— start Page extract —

Customer Review Sentiment Analysis
A Kaggle-style research project from COS 424 at Princeton
Abstract
One of the best ways for a company to receive feedback on its product is through customer reviews like those on third party sites like IMDB or Amazon. A shoe company like Nike or a film studio like Marvel Studios might seek feedback on their most recent product before beginning development on the next generation of products to cater to the desires of the customers. Companies may want to gather several data points about their product from the reviews, but in general, the major source of data they seek from a review is whether the customer felt positively or negatively about their experience with the product. In this paper, we address the problem of automating the process of determining the sentiment of each customer in their review. We initially analyze 3000 customer reviews from Yelp, IMDB, Netflix, and Amazon and classify them as either positive or negative. We train the classifiers on bag-of-words representations of each review, with and without feature selection. We find that most of the methods tested, especially the Support Vector Machine, prove effective in classifying the data based on estimates of misclassification rate and the area under the Receiver Operating Characteristic (ROC) curve while the K-Nearest Neighbors classifier fell short. However, we also observe the power of a pre-trained recursive neural network, which proves to be even more effective than any of our classifiers.
Reproducibility
If you follow the link at the top of this page to my public repository for this project, you will be able to follow the following steps in order to reproduce all of the results contained within the paper. See the corresponding README for additional steps.
- Setup your python environment using requirements.txt in the root directory. I am using Python 3.7.4 in a virtual environment.
- Run
python preprocessSentences.py
to create the output embeddings for the train data set. - Run
python featureSelection.py
to perform feature selection on the embeddings using a LinearSVC.- This program performs 5-fold cross-validation to tune the hyperparameters.
- Once tuned, it outputs the “_transform” embeddings.
- Generate the embeddings for the test dataset:
- Run
python preprocessSentences.py -v out_vocab_5.txt
to create the output embeddings for the regular test data set. - Run
python preprocessSentences.py -v out_vocab_transform.txt
to create the output embeddings for the transformed test data set.
- Run
- Run the classifier for any combination of regular/transformed input and any of the supported classifiers
- Use the command
python classification.py [True/False] [svm/nb/knn/lr/rf]
. - The random forest classifier use a set seed for reproducibility.
- Use the command
- To sort the words in the vocabulary by importance in the random forest model by Gini Criterion, you can run
python preprocessSentences.py [True/False]
to use either the original or transformed dictionary. - You can then compare these results to the StanfordCoreNLP results
- Download the standalone server here
- Launch the server with this command
java -mx5g -cp "*" edu.stanford.nlp.pipeline.StanfordCoreNLPServer -timeout 10000
- Use the server to score the test dataset with
python testStandfordNLP.py
- Close the server.

— end Page extract —
— start Provided information —

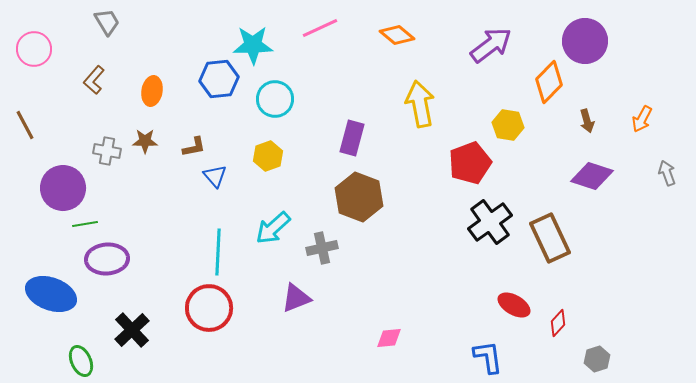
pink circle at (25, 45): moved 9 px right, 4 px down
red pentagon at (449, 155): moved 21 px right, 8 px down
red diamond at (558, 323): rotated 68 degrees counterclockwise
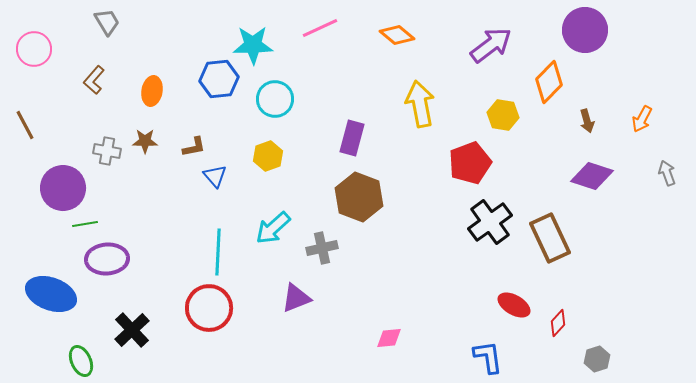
purple circle at (585, 41): moved 11 px up
yellow hexagon at (508, 125): moved 5 px left, 10 px up
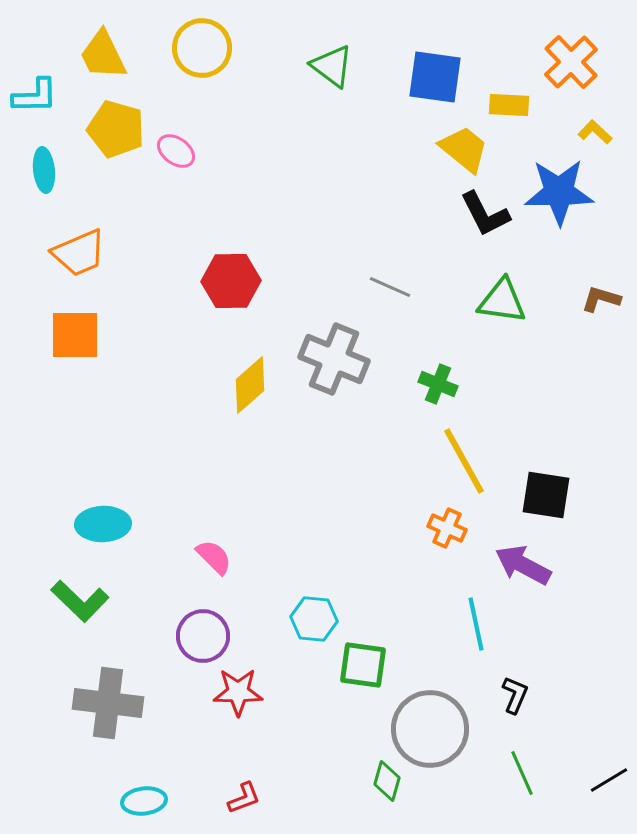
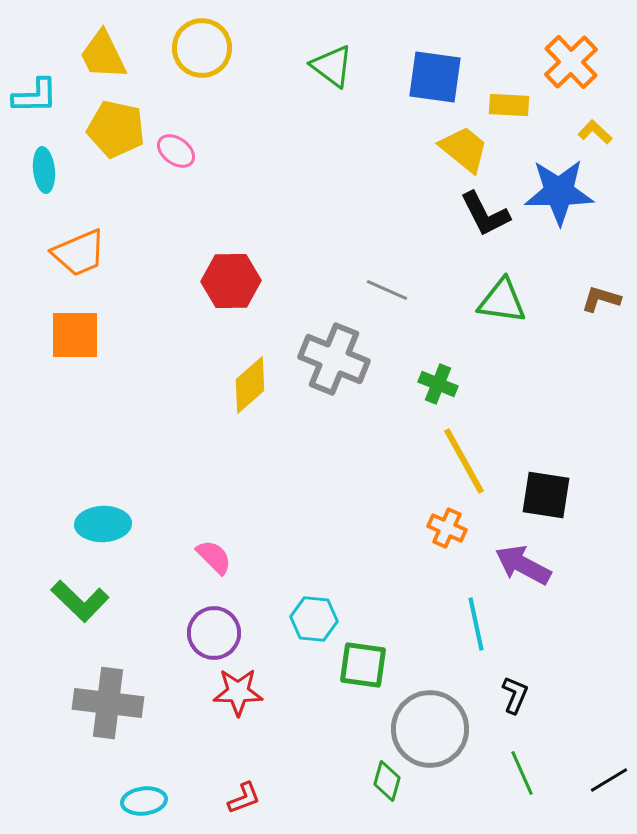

— end Provided information —

* What you have to do
How many customer reviews does the sentiment analysis project page say were first analyzed, and which sites did they come from?

* Finished answer
It analyzed 3000 customer reviews from Yelp, IMDB, Netflix, and Amazon.